Thanks for the correction. It makes sense to me that it was a pay phone. That would eliminate some of the issues that would be likely with a free one.
I can imagine the owners/landlord wouldn't want the renters to be able to make free calls all day. Not worry about paying for them.
Marina said that Oswald was worried that the landlady would find out that he had lived in the USSR. And that the FBI might find out where he lived. So it's understandable that he would switch to English to try and hide that fact.
From "Marina and Lee". This is after Marina asked Ruth to phone the rooming house so she could talk to Oswald.

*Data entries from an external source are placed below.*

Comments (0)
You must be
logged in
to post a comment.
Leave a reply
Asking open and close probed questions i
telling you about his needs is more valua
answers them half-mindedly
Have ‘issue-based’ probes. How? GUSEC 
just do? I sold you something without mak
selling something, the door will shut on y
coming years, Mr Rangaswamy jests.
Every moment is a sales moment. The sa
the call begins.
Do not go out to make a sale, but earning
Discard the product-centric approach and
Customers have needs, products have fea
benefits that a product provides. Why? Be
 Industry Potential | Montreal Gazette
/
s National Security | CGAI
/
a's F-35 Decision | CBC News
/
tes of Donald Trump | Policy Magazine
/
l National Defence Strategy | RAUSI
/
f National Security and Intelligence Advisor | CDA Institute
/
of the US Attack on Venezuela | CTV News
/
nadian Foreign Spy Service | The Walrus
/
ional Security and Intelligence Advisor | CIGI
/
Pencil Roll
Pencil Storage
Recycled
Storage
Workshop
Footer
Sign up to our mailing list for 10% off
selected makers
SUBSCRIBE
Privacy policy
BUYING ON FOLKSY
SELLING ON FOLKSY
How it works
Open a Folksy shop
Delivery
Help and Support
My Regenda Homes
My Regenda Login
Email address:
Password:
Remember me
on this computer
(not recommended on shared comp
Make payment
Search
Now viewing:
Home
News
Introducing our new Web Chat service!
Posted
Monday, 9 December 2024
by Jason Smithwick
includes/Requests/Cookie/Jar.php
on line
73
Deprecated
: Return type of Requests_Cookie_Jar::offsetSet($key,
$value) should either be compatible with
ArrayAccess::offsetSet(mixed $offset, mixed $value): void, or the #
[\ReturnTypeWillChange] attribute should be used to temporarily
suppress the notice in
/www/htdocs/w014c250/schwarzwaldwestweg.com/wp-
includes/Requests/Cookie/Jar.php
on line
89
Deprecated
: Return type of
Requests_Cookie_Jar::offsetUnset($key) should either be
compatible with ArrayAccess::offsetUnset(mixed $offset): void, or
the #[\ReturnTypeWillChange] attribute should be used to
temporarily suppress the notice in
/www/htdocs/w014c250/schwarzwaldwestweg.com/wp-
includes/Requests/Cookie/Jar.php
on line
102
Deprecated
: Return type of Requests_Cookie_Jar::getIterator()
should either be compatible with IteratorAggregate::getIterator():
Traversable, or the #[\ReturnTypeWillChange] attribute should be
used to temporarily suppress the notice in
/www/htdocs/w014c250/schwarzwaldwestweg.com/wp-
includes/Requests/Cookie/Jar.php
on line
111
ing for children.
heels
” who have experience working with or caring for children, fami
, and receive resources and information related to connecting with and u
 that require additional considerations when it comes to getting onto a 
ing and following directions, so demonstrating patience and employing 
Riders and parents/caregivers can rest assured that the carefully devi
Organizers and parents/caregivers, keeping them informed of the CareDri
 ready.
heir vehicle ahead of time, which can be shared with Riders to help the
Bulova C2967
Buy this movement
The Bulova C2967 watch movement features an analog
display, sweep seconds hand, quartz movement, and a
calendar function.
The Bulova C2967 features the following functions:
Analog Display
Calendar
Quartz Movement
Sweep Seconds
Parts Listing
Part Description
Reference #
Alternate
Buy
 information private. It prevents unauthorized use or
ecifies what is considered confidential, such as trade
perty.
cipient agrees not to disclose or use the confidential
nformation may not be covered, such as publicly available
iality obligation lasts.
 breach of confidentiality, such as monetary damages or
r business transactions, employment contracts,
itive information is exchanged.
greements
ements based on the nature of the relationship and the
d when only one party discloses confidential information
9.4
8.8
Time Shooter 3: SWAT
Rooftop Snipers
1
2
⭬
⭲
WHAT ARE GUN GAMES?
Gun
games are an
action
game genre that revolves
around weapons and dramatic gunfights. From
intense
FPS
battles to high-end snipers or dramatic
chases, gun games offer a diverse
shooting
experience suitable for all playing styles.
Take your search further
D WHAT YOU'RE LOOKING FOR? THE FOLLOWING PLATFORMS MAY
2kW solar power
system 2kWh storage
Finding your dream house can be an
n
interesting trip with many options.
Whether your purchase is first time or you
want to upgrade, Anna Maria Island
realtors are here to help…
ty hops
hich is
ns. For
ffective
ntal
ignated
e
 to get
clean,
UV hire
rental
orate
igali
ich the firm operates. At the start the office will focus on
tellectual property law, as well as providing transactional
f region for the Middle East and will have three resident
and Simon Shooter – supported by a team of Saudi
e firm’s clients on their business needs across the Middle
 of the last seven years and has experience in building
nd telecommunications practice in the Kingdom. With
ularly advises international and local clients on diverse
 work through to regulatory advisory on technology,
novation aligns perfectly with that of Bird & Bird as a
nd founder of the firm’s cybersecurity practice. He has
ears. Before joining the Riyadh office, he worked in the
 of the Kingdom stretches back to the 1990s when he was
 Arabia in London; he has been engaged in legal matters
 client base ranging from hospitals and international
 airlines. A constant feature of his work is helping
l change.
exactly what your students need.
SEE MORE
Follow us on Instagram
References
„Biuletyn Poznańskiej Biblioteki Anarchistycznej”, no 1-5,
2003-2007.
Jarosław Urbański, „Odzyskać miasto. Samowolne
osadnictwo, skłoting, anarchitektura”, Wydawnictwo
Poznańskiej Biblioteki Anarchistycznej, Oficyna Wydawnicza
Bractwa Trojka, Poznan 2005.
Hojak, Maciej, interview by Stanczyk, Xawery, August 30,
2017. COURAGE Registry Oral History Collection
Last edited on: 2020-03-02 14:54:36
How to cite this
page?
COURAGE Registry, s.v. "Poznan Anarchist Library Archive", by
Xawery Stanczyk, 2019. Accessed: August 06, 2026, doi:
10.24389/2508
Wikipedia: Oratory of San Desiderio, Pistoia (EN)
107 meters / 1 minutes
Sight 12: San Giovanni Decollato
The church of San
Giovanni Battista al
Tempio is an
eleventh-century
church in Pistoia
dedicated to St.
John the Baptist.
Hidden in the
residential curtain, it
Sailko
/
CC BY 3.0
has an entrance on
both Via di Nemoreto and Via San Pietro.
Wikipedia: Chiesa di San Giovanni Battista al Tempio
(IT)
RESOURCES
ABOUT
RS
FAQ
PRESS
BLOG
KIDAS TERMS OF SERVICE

Ruth did but when she asked to talk to a Lee Oswald she was told no one by that name lived there. Oswald would be oddly (to me) furious with Marina over the call. He thought it would get him "into trouble."
Here's the account:
"The next day, Monday, November 18, Lee called as usual at lunchtime. "We phoned you last evening", Marina said, "Where were you?"
"I was at home watching TV. Nobody called me to the phone. What name did she ask for me by?"
Marina told him. There was a long silence at the other end. "Oh, damn. I don't live there under my real name."
"Why not? Marina asked.
Lee said he did not want his landlady to know he had lived in Russia.
"It's none of her business," Marina retorted.
"You don't understand a thing," Lee said. "I don't want the FBI to know where I live, either....You and your long tongue," he said; "they always get us into trouble."